7. Stop bringing home Who magazines I will never read.  
I threw out 18 Who magazines today.  Three were from 2010.  See point 5 re clutter and TV stardom.
8. Ask for what I want.  
I’m been blessed in that whatever I need the Universe usually provides.  Sometimes, however, you have to ask for what you want.  At work.  From friends.  In relationships.  Time for me to put my hand up.
9. Stop making assumptions.  
Making up imaginary scenarios in my head about why someone (usually a boy) hasn’t texted, called or asked me out is a waste of time.  No more of this stupid girly behavior, please.
10. Read.  
Actual books.  Not just Facebook and Twitter feeds. 
If I can do just a few of these things I’m hoping my life will be a little less stressful and I’ll feel a little bit more ‘together’.  If not, hey, I’m doing the best  I can each day.  Plus, there’s always my other Top Ten list … Climb a Mountain, anyone?


It’s New Years Eve.   2012 will be over soon.   I should be going out to celebrate another amazing year, right?

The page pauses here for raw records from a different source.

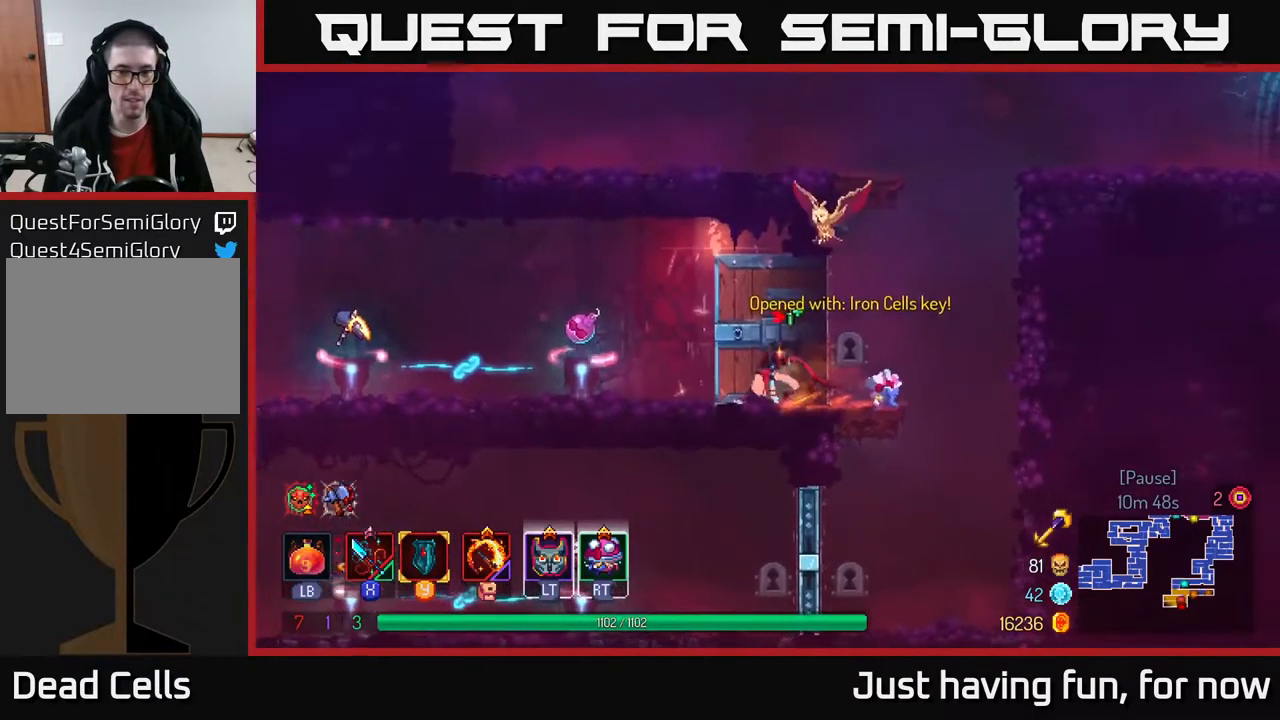
{"buttons": [], "left_stick": "left", "right_stick": "center", "events": [[50, "B", "down"], [150, "B", "up"]]}
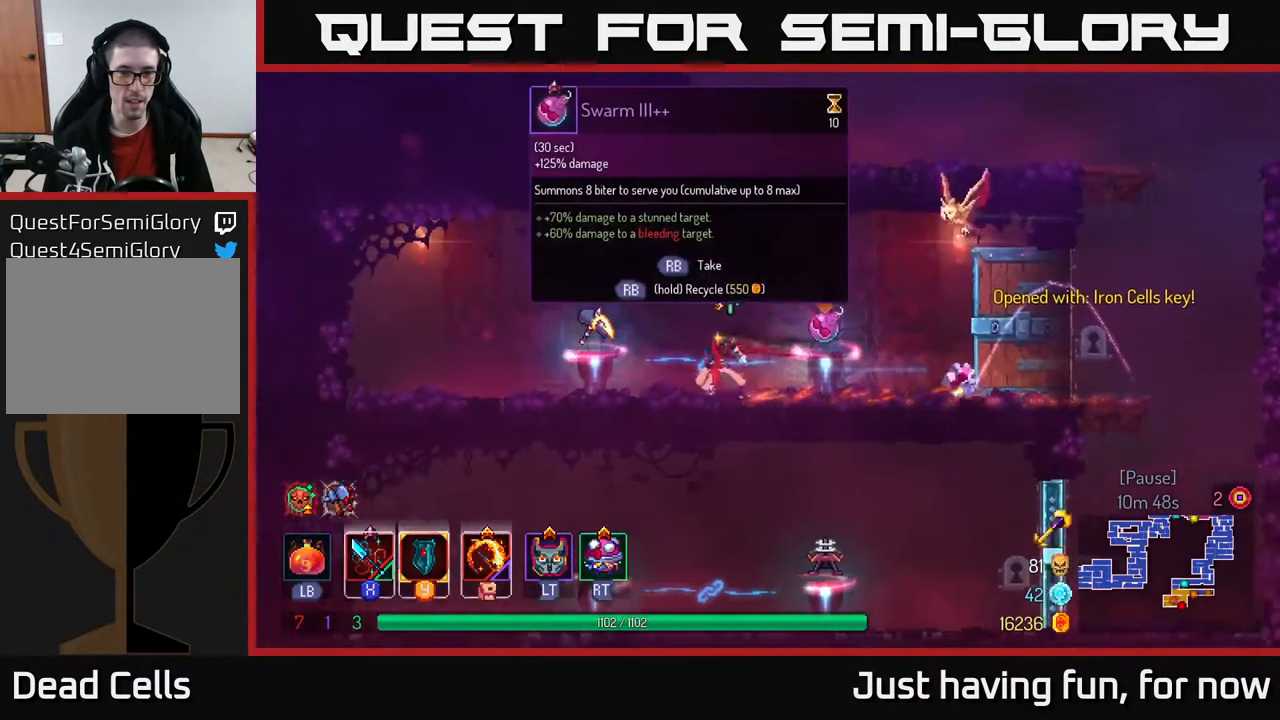
{"buttons": [], "left_stick": "center", "right_stick": "center", "events": [[234, "left_stick", "center"], [300, "R1", "down"], [384, "R1", "up"]]}
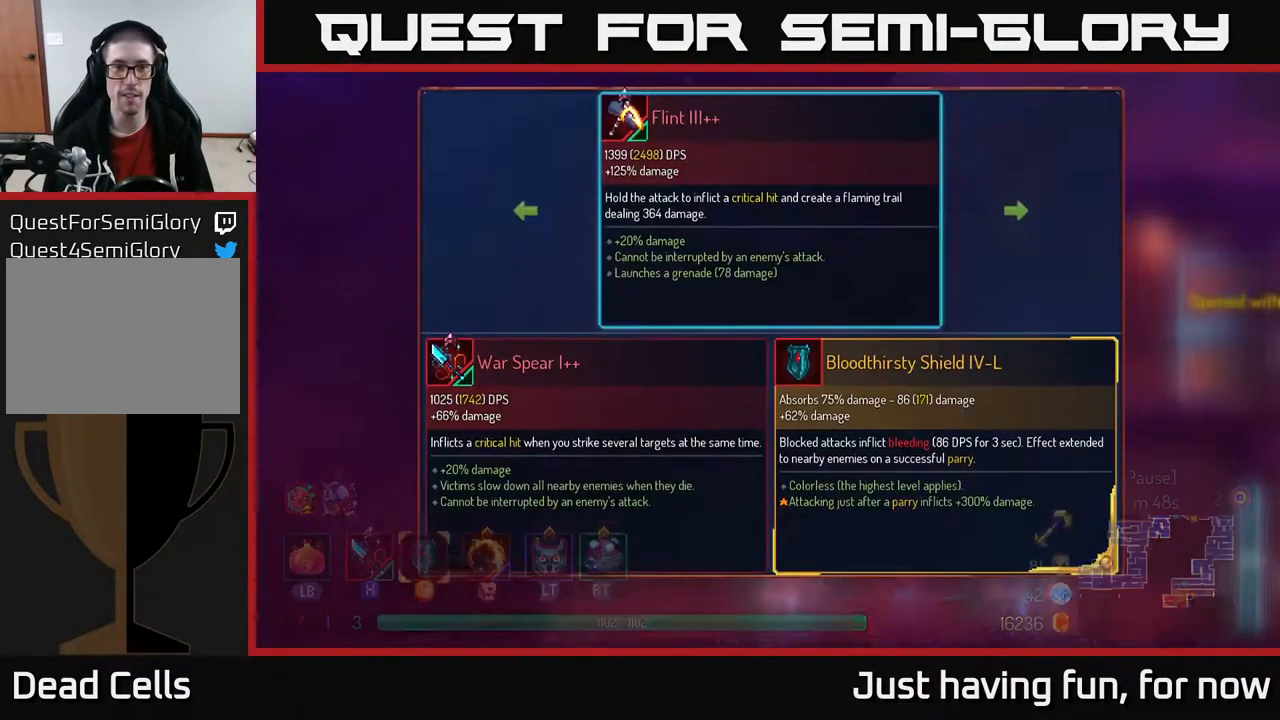
{"buttons": [], "left_stick": "center", "right_stick": "center", "events": []}
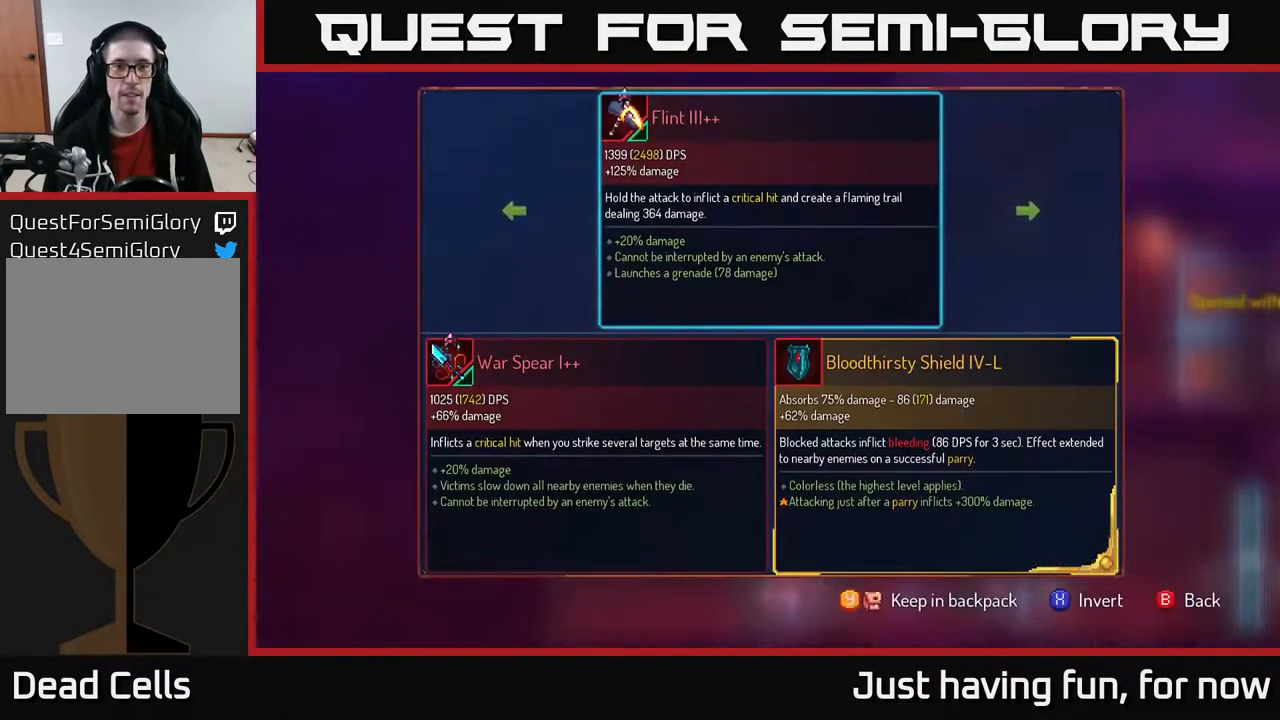
{"buttons": [], "left_stick": "center", "right_stick": "center", "events": []}
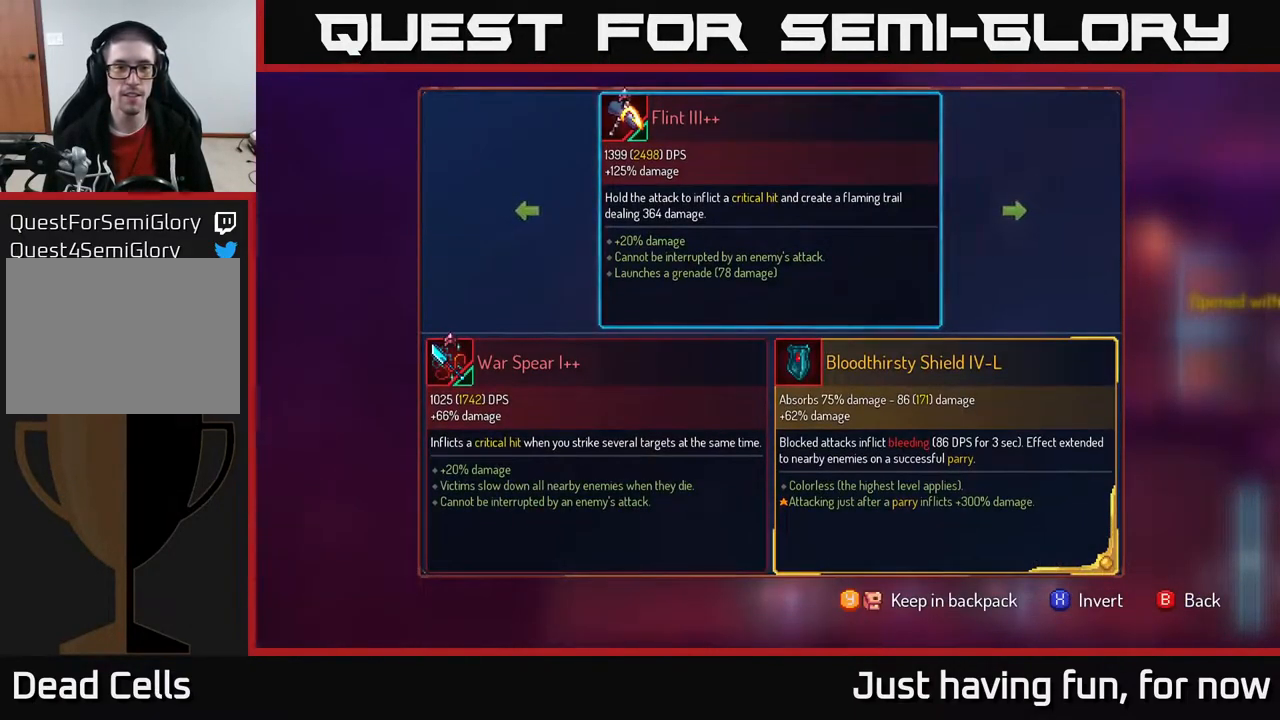
{"buttons": [], "left_stick": "center", "right_stick": "center", "events": []}
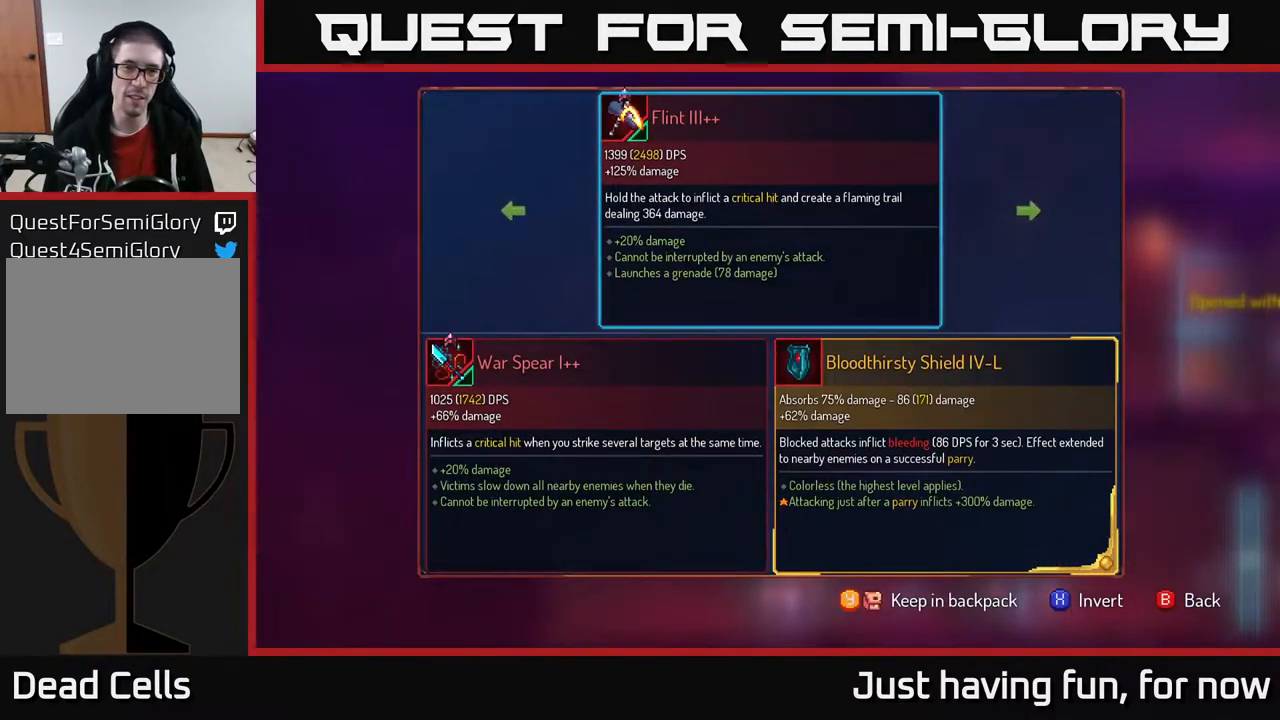
{"buttons": [], "left_stick": "left", "right_stick": "center", "events": [[333, "left_stick", "left"]]}
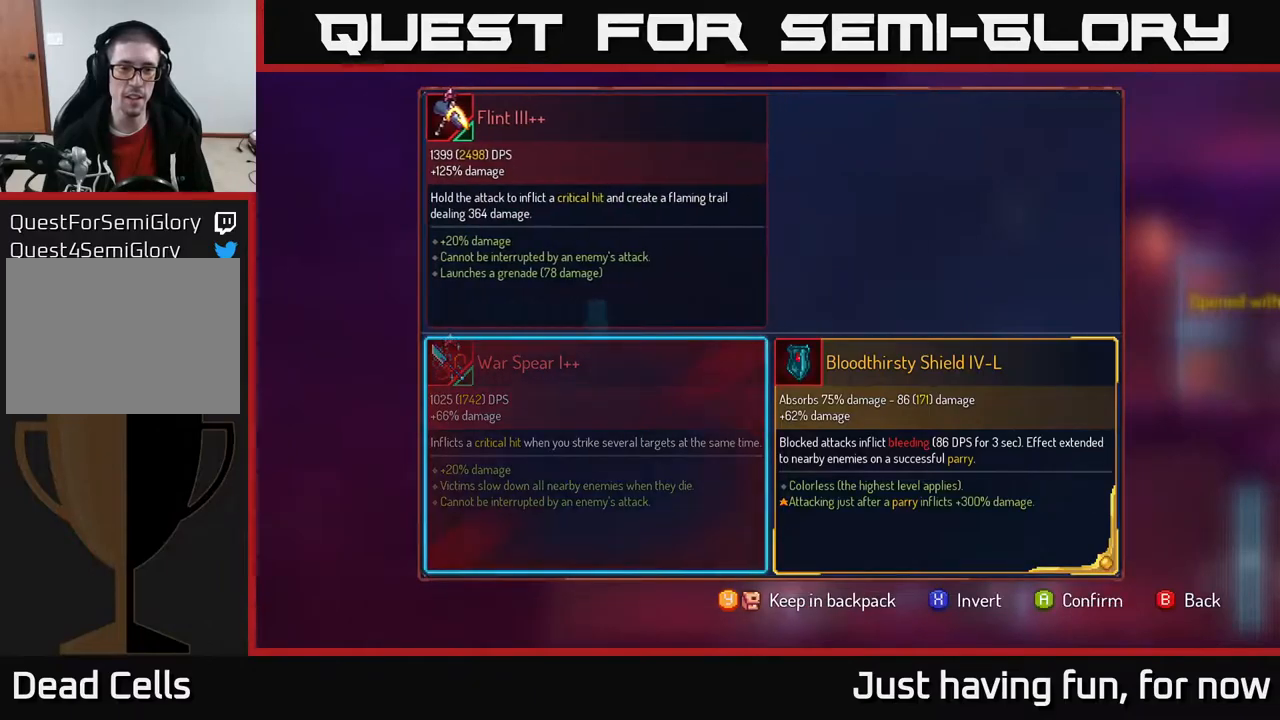
{"buttons": [], "left_stick": "center", "right_stick": "center", "events": [[50, "left_stick", "center"], [216, "A", "down"], [283, "A", "up"]]}
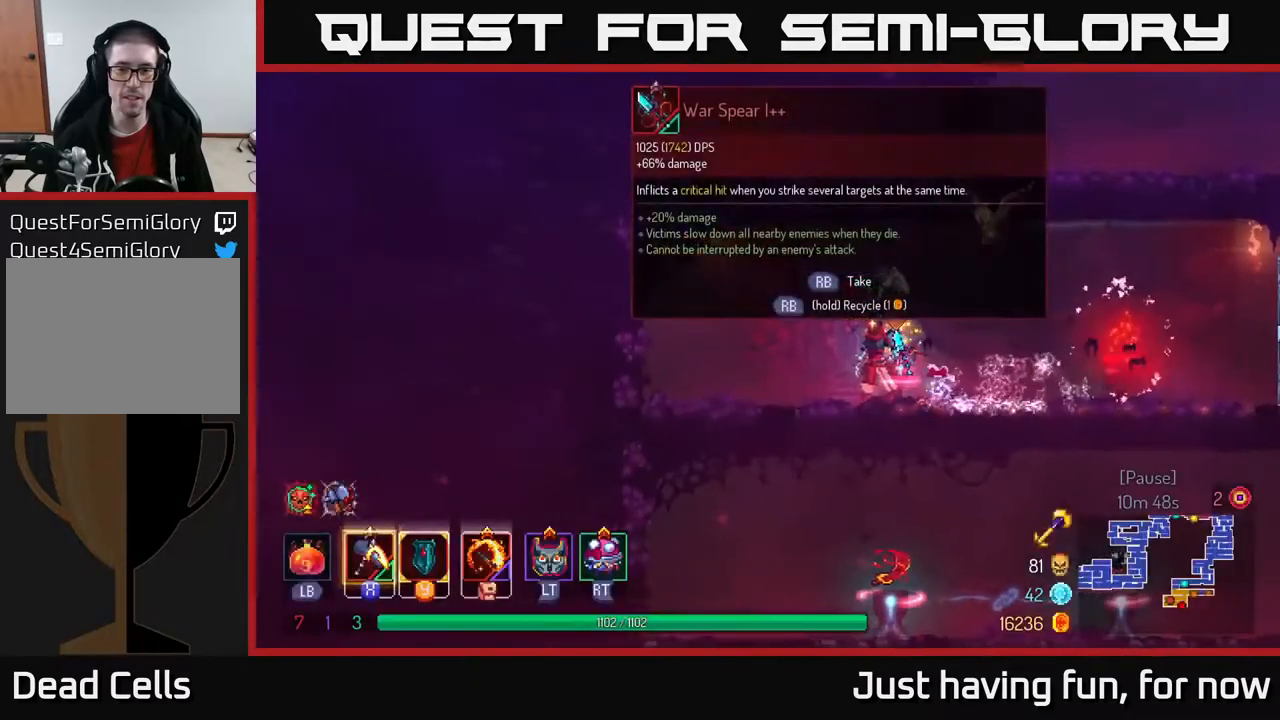
{"buttons": [], "left_stick": "center", "right_stick": "center", "events": []}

I’m a big believer in celebrating all the awesome events and things in your life – especially birthdays and Christmas, but with New Years Eve, I’m just bleugh.  I can’t be bothered.

Is that bad?

The majority of my friends have headed off interstate or overseas – the rest of them are planning quiet nights.  Some are even doing nothing.

Doing nothing on New Years Eve?  Whoah.  

I thought about that too – it’s been a big year and I’ve not had a quiet night in ages, so I was bang up for staying home, watching a movie, maybe calling an equally lame friend -  just hanging out.   Maybe even open a bottle of champagne to toast 2013. 


Drinking by yourself is sad.  Wrong. Especially on New Years Eve.  Unless you’re Tom Hanks in Castaway. 

I don’t want a massive party night, but I don’t want to sit home alone and feel sorry for myself either.  Happy New Year Nigel No Friends.

So I’m dragging my ass out for a casual dinner with Super Girl.  We haven’t booked anywhere so we could end up at Hungry Jacks (not the worst place in the world, I do love their veggie burgers) or a dodgy kebab shop.   We’re just doing it at the start of the night, not the end.

Then we’re off to see an art house movie.   You can tell it’s art house as it was really easy to buy tickets for tonight (hello sold out Les Miserables) and they let your drink alcohol all the way through it.  They even sell fancy fair trade dark chocolate at the candy bar.  No choc tops here.

The movie will end around 11.15pm so we’ll have 45 minutes to wander the streets and check out all the bored people who are either drunk and waiting for a random pash, or sober and counting down til Midnight so they can go home.   I’m somewhere between the two.

I hope your New Years Eve is a little more thrilling than mine and that 2012 has been a great year for you.  Mine was pretty amazing – but I’m excited about 2013 too.  I may just kick it off with a random pash. 

Or some of that fancy dark chocolate.